Work instructions: Please revise the data below by replacing "Уголок науки" with "Научный уголок" wherever it occurs, changing nothing else and leaving out the pictures.

Provided records:
—————
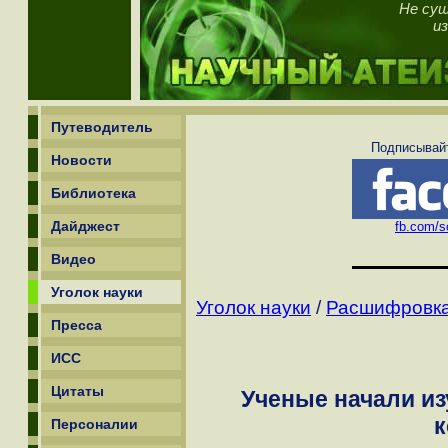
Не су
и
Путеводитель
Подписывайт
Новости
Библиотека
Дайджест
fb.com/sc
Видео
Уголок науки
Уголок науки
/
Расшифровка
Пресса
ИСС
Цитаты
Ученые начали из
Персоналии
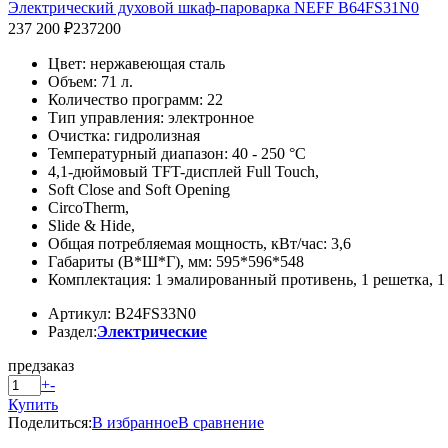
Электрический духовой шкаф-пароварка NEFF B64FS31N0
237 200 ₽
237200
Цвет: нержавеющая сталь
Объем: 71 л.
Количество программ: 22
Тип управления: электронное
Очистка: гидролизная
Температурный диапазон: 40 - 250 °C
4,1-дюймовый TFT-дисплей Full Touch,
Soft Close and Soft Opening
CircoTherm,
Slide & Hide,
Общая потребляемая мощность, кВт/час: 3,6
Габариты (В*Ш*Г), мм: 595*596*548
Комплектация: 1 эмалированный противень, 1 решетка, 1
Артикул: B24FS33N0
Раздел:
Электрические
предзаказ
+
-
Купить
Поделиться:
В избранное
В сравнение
—————
Exercise output:
Не су
и
Путеводитель
Подписывайт
Новости
Библиотека
Дайджест
fb.com/sc
Видео
Научный уголок
Научный уголок
/
Расшифровка
Пресса
ИСС
Цитаты
Ученые начали из
Персоналии
Электрический духовой шкаф-пароварка NEFF B64FS31N0
237 200 ₽
237200
Цвет: нержавеющая сталь
Объем: 71 л.
Количество программ: 22
Тип управления: электронное
Очистка: гидролизная
Температурный диапазон: 40 - 250 °C
4,1-дюймовый TFT-дисплей Full Touch,
Soft Close and Soft Opening
CircoTherm,
Slide & Hide,
Общая потребляемая мощность, кВт/час: 3,6
Габариты (В*Ш*Г), мм: 595*596*548
Комплектация: 1 эмалированный противень, 1 решетка, 1
Артикул: B24FS33N0
Раздел:
Электрические
предзаказ
+
-
Купить
Поделиться:
В избранное
В сравнение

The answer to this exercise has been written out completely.